Excerpted passage
-=-=-=-=-

1. With single values inside c() for combine.

lgl_var <- c(TRUE, FALSE)
int_var <- c(1L, 6L, 10L)
dbl_var <- c(1, 2.5, 4.5)
chr_var <- c("these are", "some strings")
Image Credit: Advanced R
Image Credit: Advanced R

2. With other vectors

c(c(1, 2), c(3, 4)) # output is not nested
#> [1] 1 2 3 4
Side Quest: rlang

{rlang} has vector constructor functions too:

  • rlang::lgl(...)
  • rlang::int(...)
  • rlang::dbl(...)
  • rlang::chr(...)

They look to do both more and less than c().

  • More:
    • Enforce type
    • Splice lists
    • More types: rlang::bytes(), rlang::cpl(...)
  • Less:
    • Stricter rules on names

Note: currently has questioning lifecycle badge, since these constructors may get moved to vctrs

3.3.4 Type and Length

We can determine the type of a vector with typeof() and its length with length()

Types of Atomic Vectors1
name value typeof() length()
lgl_var TRUE, FALSE logical 2
int_var 1L, 6L, 10L integer 3
dbl_var 1, 2.5, 4.5 double 3
chr_var 'these are', 'some strings' character 2
1 Source: https://adv-r.hadley.nz/index.html
Side Quest: Penguins
typeof(penguins$species)
#> [1] "integer"
class(penguins$species)
#> [1] "factor"

typeof(species_unlist)
#> [1] "integer"
class(species_unlist)

-=-=-=-=-

Problems to solve
- A) Set down the portion of the R vector notes starting at "lgl_var TRUE, FALSE" and ending at "class(penguins$species)", reproduced word for word.
- B) Answer these questions using the R vector notes:
(i) What does typeof() report for int_var in the table of atomic vector types?
(ii) Which two rlang functions are listed under "More types"?
(iii) What output is shown for c(c(1, 2), c(3, 4))?
- C) Write what comes next in the R vector notes, picking up right after the final line shown.

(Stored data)
-=-=-=-=-

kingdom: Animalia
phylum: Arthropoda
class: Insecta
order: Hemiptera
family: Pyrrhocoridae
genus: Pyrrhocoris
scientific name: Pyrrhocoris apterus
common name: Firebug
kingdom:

-=-=-=-=-

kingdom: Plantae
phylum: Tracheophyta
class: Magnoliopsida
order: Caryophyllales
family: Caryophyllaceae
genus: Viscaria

-=-=-=-=-

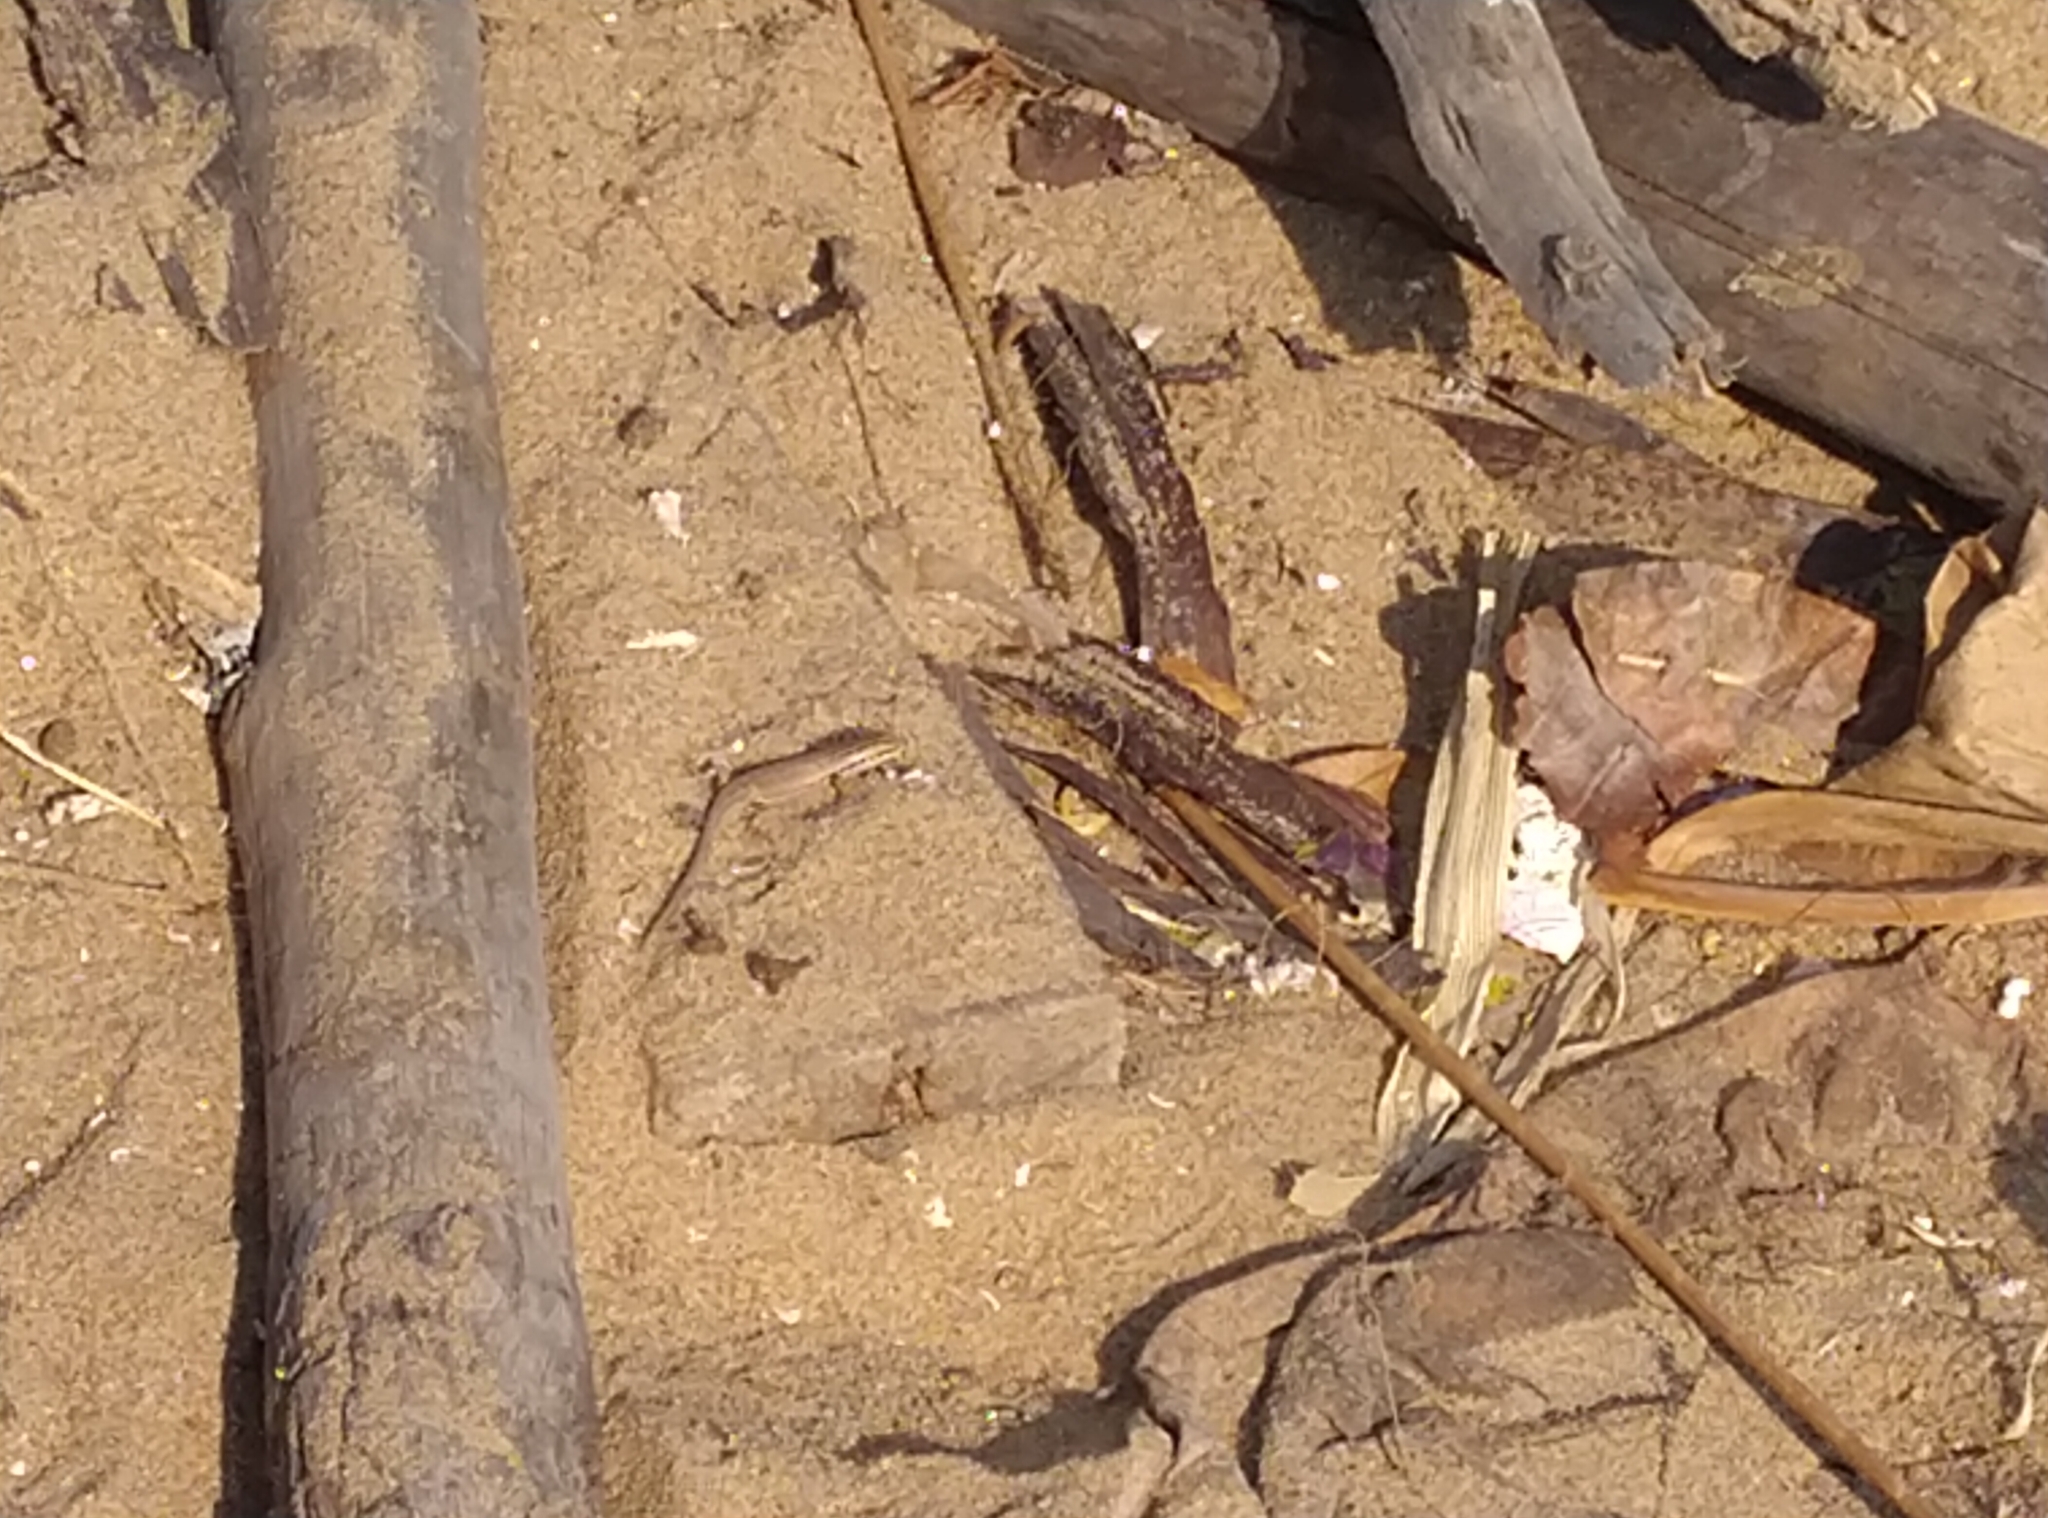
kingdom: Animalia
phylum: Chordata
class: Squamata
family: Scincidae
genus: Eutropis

-=-=-=-=-

Solved problems
- A)
lgl_var TRUE, FALSE logical 2
int_var 1L, 6L, 10L integer 3
dbl_var 1, 2.5, 4.5 double 3
chr_var 'these are', 'some strings' character 2
1 Source: https://adv-r.hadley.nz/index.html
Side Quest: Penguins
typeof(penguins$species)
#> [1] "integer"
class(penguins$species)

- B)
(i) integer
(ii) rlang::bytes() and rlang::cpl(...)
(iii) [1] 1 2 3 4

- C)
#> [1] "factor"

typeof(species_pull)
#> [1] "integer"
class(species_pull)
#> [1] "factor"

3.3.5 Missing values

3.3.5.1 Contagion

For most computations, an operation over values that includes a missing value yields a missing value (unless you’re careful)

# contagion
5*NA
#> [1] NA
sum(c(1, 2, NA, 3))
#> [1] NA

3.3.5.2 Exceptions

NA ^ 0
#> [1] 1
NA | TRUE
#> [1] TRUE
NA & FALSE
#> [1] FALSE

3.3.5.3 Innoculation

sum(c(1, 2, NA, 3), na.rm = TRUE)
# output: 6

To search for missing values use is.na()

x <- c(NA, 5, NA, 10)
x == NA
# output: NA NA NA NA [BATMAN!]
is.na(x)
# output: TRUE FALSE TRUE FALSE
Side Quest: NA Types

Each type has its own NA type

  • Logical: NA
  • Integer: NA_integer
  • Double: NA_double
  • Character: NA_character

This may not matter in many contexts.

But this does matter for operations where types matter like dplyr::if_else().

3.3.6 Testing

What type of vector is.*() it?

Test data type:

  • Logical: is.logical()
  • Integer: is.integer()
  • Double: is.double()
  • Character: is.character()

What type of object is it?

Don’t test objects with these tools:

  • is.vector()
  • is.atomic()
  • is.numeric()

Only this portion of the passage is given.